The Royal Canadian Mounted Police (RCMP) and the British Columbia Coroners Service are investigating three cases of washed-up right feet inside running shoes. The latest was discovered on a beach on the east side of Valdes Island on Feb. 8.
The first foot was found washed ashore on Jedediah Island on Aug. 20, and six days later a second was found on Gabriola Island.
Both were in size-12 runners. No information on the size of the shoe of the third foot has been released.
When the second foot was found, an RCMP spokesman listed the odds of that happening as being a “million to one.”
What the odds are for three right feet in running shoes showing up within about 40 miles of each other within six months is anyone’s guess.
Ebbesmeyer said the fact they are all right feet is intriguing.
“That’s certainly very strange. There will be an explanation for it, no doubt, but it’s very odd,” he said.
Not so odd is that they were all in running shoes, he said.
Running shoes are the most likely article of dress to survive when a body breaks up in the water from decomposition because they are made of hardy materials that float.
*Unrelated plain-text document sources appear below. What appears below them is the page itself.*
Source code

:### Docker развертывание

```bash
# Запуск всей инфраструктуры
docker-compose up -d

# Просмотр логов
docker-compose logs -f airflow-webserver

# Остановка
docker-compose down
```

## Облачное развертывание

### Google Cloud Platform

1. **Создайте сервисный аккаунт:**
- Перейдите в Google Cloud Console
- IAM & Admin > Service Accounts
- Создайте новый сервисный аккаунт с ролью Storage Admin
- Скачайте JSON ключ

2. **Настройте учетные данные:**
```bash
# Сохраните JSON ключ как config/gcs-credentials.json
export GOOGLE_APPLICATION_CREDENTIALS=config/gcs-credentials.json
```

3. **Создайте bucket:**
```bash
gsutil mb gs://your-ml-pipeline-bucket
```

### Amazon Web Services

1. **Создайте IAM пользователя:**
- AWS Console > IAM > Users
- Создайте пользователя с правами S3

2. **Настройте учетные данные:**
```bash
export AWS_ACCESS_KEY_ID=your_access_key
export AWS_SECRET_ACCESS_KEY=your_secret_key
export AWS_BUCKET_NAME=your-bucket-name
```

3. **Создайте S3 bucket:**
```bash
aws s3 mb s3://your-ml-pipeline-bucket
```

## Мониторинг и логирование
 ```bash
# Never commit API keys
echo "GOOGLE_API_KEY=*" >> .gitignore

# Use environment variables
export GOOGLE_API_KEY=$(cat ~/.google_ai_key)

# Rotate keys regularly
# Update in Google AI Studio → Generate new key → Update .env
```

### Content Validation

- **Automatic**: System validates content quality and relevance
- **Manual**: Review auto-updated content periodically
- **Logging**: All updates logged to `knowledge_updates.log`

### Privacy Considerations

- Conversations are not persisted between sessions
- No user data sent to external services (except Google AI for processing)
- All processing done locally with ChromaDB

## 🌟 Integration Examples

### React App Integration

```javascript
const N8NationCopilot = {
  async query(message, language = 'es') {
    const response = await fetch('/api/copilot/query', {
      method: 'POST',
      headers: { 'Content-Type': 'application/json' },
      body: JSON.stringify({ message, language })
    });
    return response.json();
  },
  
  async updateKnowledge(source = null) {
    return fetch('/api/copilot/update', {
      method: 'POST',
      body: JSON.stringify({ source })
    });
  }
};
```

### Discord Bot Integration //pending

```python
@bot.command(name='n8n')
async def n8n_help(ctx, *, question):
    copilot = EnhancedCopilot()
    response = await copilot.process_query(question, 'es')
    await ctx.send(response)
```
The shoes then carry with them the remains of the feet, he said.
Ebbesmeyer has some experience with floating shoes, as he studied what happened when 61,000 pairs of Nike sneakers fell into the sea from a container ship in Alaskan waters in 1990. The shoes drifted to parts of the Canadian coast, including the Queen Charlotte Islands, and as far south as Washington and Oregon.
Jeff Dolan, assistant deputy chief coroner, said Monday that an extensive examination of the remains is being made, including an attempt to generate a DNA profile of the three victims in an effort to link them to a known missing person.